Abstract
PURPOSE: RPE65 is a key enzyme in the visual cycle, converting all-trans retinyl esters into 11-cis retinol, a crucial step in regenerating the photopigment necessary for vision. Mutations cause a spectrum of inherited retinal diseases (IRDs), from severe generalized early-onset dystrophies, such as Leber congenital amaurosis, to classical retinitis pigmentosa or mild phenotypes, including congenital stationary night blindness, such as fundus albipunctatus.

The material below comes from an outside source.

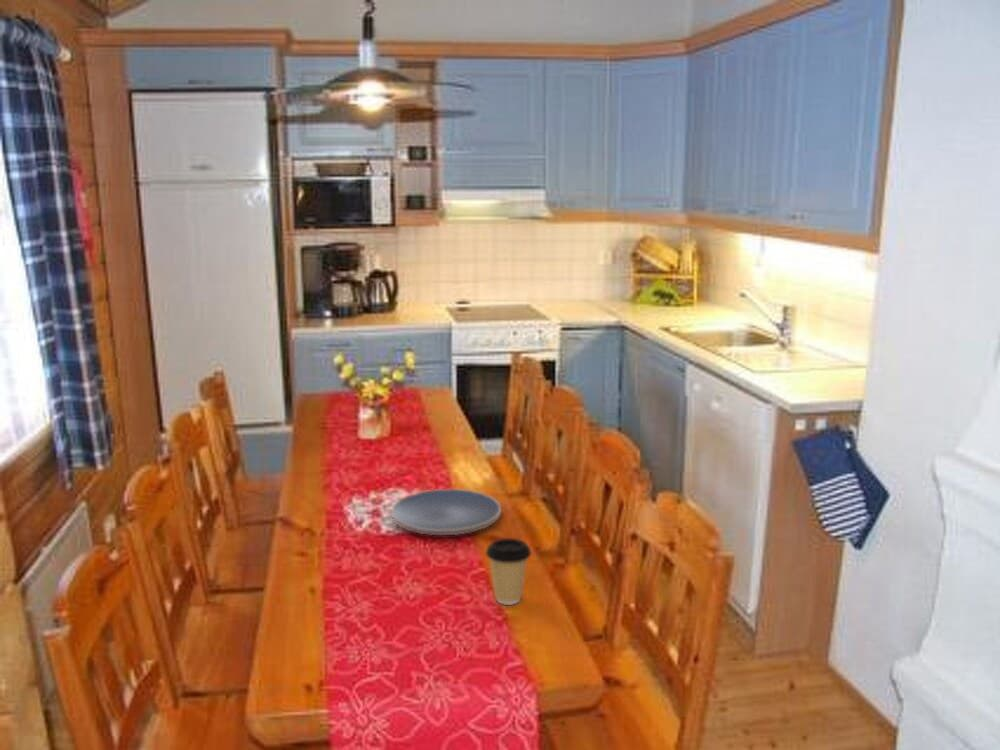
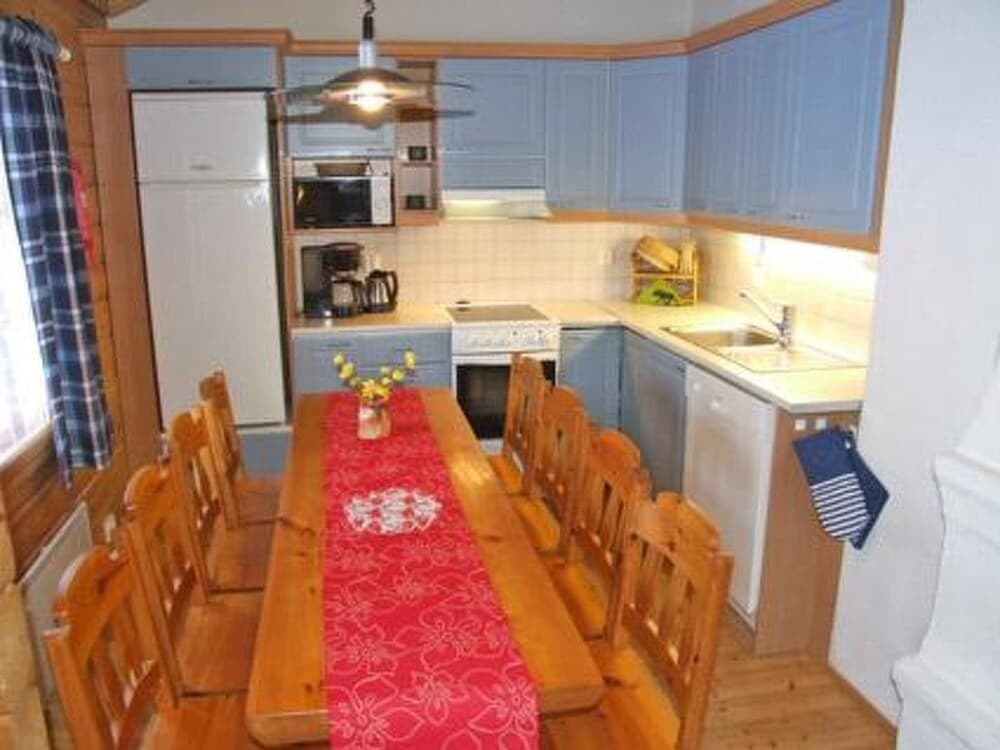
- plate [390,488,502,536]
- coffee cup [485,537,532,606]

METHODS: We analyzed two independent patients with mild RPE65-associated IRDs using multimodal diagnostics, including best-corrected visual acuity; Goldman visual field; dark-adapted testing, including scotopic perimetry; full-field electroretinography; and multimodal retinal imaging. Phenotypes were evaluated based on existing literature and predicted variant impact.
RESULTS: Both patients exhibited overall mild IRDs with only slightly impaired rod function and largely preserved cone function. Identified RPE65 missense variants likely allow partial enzyme function, consistent with comparatively mild and slowly progressive disease. Superior rod scotomas and mid-peripheral morphologic changes were identified despite normal or near-normal full-field function.
CONCLUSIONS: Functional rod changes in the inferior mid-periphery of the retina, which may be followed by metabolic stress and structural retinal changes, seem to be the hallmark of mild RPE65-associated IRDs and may represent early site-specific pathology. These changes may be linked to an increased susceptibility to UV-induced retinal damage associated with RPE65 mutations. Local rod function assessment is critical for proper disease monitoring and guiding therapeutic decisions.
TRANSLATIONAL RELEVANCE: Localized multimodal diagnostics help detect early changes in mild RPE65-associated IRDs, supporting precise monitoring and gene therapy counseling.